(Work to complete):
[A] Answer these from the passage below on the economic effects of a no-deal Brexit, one answer per line, marked (i), (ii), (iii) to match:
(i) Where was Mr Hammond speaking when he was asked about the impact of no deal?
(ii) Who led the new approach to monetary and competition policy in the 1980s?
(iii) Which two bodies published analyses last week suggesting a no-deal Brexit would lead to economic chaos?
[B] List every person named in the passage below on the economic effects of a no-deal Brexit.

Top of Excerpted passage

The chancellor also said the Treasury’s ability to undertake a “fiscal stimulus” – pumping taxpayer’s money into the economy to prop it up – would be severely limited due to the nation’s existing debts.
He warned there could be a decade of adjustment as industries tried to cope with no deal, something he branded “a terrible outcome for the UK economy”.
His intervention came on another torrid day for the prime minister as she tried to convince MPs to back her plans.
Speaking at the Treasury Select Committee, Mr Hammond was asked about the impact of no deal, replying that it would mean a “prolonged period of adjustment”.
He went on: “I suspect it would be rather like the adjustment after 1980, when over a period of time, perhaps nearly a decade, our economy made a significant adjustment away from certain patterns of industrial and commercial activity to a different set of commercial and industrial activities.”
The implementation of a new approach to monetary and competition policy in the 1980s, led by Margaret Thatcher, accompanied a decade of de-industrialisation and structural unemployment that devastated many communities but transformed the British economy.
Mr Hammond was also asked about what the Treasury’s response would be to the economic fallout of a no-deal Brexit, with him confirming that there would be a fiscal stimulus, a move to spend government money to create economic activity, similar to that undertaken by Gordon Brown in 2008.
But he went on to warn that there was only so much the government could do due to existing debt, and that ultimately business would have to change their models, leading to major upheaval.
He said: “It will fall to fiscal policy to carry much of the short-term burden, but over the medium term – bear in mind that our debt to GDP ratio is already unsatisfactorily high, so our fiscal capacity is limited – over the medium to longer term, the UK economy will have to adjust to the new reality.
“Many industries which depend on trade with the European Union will either have to significantly lower their costs to overcome frictional costs of being in a no-deal trading arrangements, or will have to look for other markets or capital, and labour will have to shift, probably more likely, into other areas of activity.”
It follows twin analyses from the Treasury and from the Bank of England last week suggesting a no-deal Brexit would lead to economic chaos.

Bottom of Excerpted passage
Top of Data below

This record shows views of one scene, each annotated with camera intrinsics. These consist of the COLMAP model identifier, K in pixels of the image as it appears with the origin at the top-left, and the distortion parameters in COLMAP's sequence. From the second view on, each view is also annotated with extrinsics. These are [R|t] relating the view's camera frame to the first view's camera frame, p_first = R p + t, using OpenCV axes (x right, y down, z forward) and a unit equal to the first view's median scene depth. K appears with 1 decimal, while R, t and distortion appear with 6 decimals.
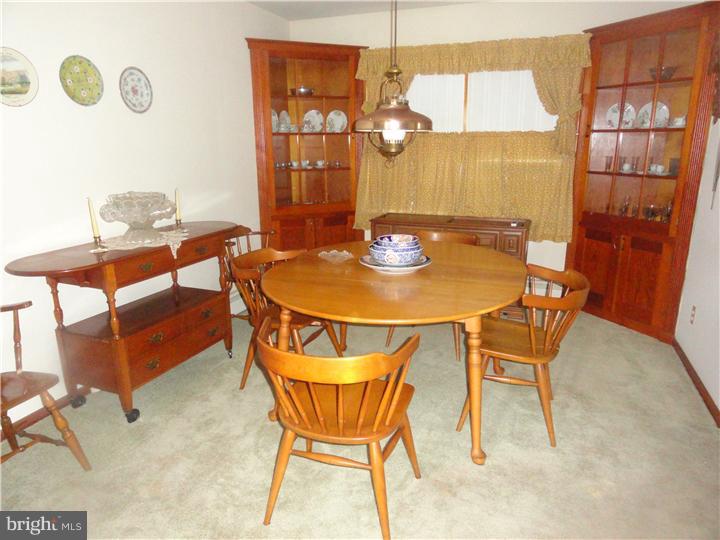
lens RADIAL K [[502.0, 0, 360.0], [0, 502.0, 270.0], [0, 0, 1]] dist [-0.004442, -0.000871]
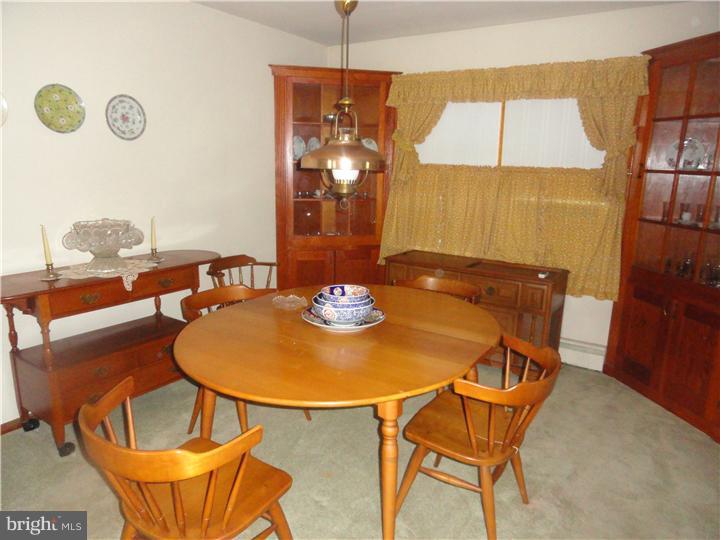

Bottom of Data below

(Solutions to the exercise):
[A]
(i) At the Treasury Select Committee.
(ii) Margaret Thatcher.
(iii) The Treasury and the Bank of England.

[B]
- Mr Hammond
- Margaret Thatcher
- Gordon Brown